Doxycycline has the most time consuming regime - take one tablet once a day, starting 2 days before your trip and continuing for 4 weeks after you get back.
Mefloquine (Lariam) has an easy regime. You only need to take one tablet weekly, starting 10 days to 3 weeks before the trip (so the treatment can be stopped and changed if you experience side effects) and for 4 weeks after you return.
What are the side effects of antimalarial medications?
Malarone (atovaquone plus proguanil) very rarely causes any side effects. When they do occur, tummy upsets and headache have been reported, also skin rash and mouth ulcers.
Doxycycline has possible side effects. Most common is that it can cause skin sensitivity to sunlight. As malarial areas are often sunny this can result in sunburn. Other side effects are stomach upset, indigestion, and thrush.
Mefloquine (Lariam) can have marked side effects affecting mental health and should be stopped if these occur. It is best avoided if you or a close family member have mental health problems. Other common side effects include headache, nausea, vomiting, and rashes.

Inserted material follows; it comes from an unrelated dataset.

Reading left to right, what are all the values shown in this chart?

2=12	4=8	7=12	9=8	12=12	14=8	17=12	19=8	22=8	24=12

More information about side effects is detailed in the medical information and the patient information leaflets included in medicine packs:
- Malarone (atovaquone/proguanil) patient leaflet
- Doxycycline 100mg Patient Leaflet
- Lariam Patient Leaflet
What are the cost differences of the antimalarial drugs?
Malarone (atovaquone plus proguanil) is expensive - the most expensive of the antimalarial tablets, so may be better for short trips. A non-branded generic cheaper version is also available.

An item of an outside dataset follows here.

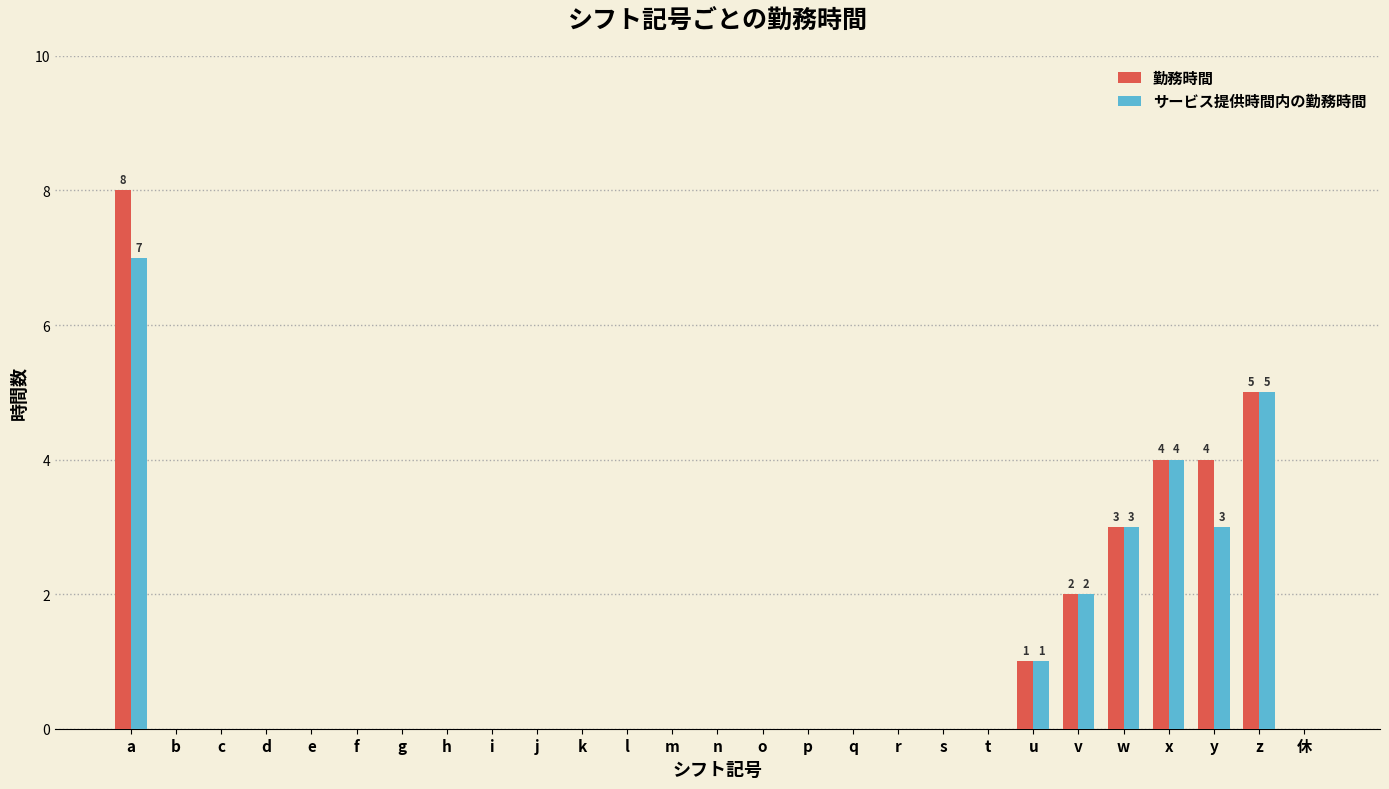

Is it true that サービス提供時間内の勤務時間 equals 3 at h?

False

Doxycycline is the lowest cost option.
Mefloquine (Lariam) is relatively cheap - not quite as cheap as doxycycline but cheaper than Malarone.
Please see current prices on the antimalarial tablets page.

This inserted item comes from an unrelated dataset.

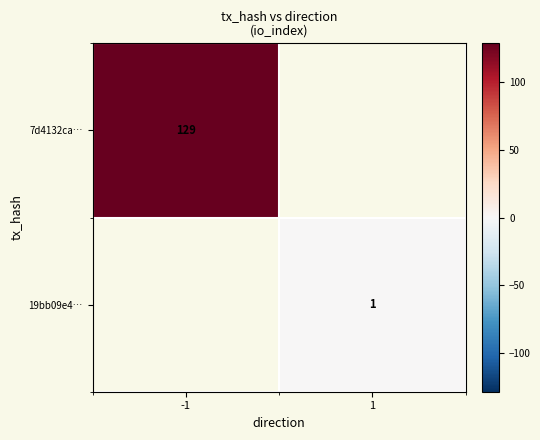

How many data points does each series have?

2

Do antimalarial tablets contain lactose or sucrose?
Mefloquine (Lariam) contains lactose. Malarone and doxycycline do not contain lactose or sucrose.
Can I take homeopathy or herbal medicines to prevent malaria?
No. The Faculty for Homeopathy does not recommend using homeopathic medicines to prevent malaria.
The Health Protection Agency Advisory Committee on Malaria Prevention does not recommend relying on any herbal or homeopathic remedies for the prevention of malaria. They have not been tested and are not licensed, and there is no scientific proof supporting their use.
Choosing to rely on herbal or homeopathic malaria prevention is unlikely to be acceptable to travel insurance providers.
Are some people immune to malaria?
Partial 'acquired immunity' to malaria builds up in people who live in malaria areas who become repeatedly infected with malaria, often from a young age.
People who are carriers for sickle cell disease have some degree of protection from developing malaria. However those with sickle cell disease are at more serious risk of malaria.
It is still important to take antimalarial tablets, even if you think you have some immunity.
Does immunity to malaria reduce with time?
People, such as long-term immigrants to the UK, will lose any 'acquired immunity' rapidly when they are no longer living in malarious regions. Second generation who have not been born and brought up in a malaria region will have no acquired immunity.
Also previously non-malarious regions where immigrants lived before may also now have become malarious areas. When returning to visit relatives all former residents and their families will need to take antimalaria precautions.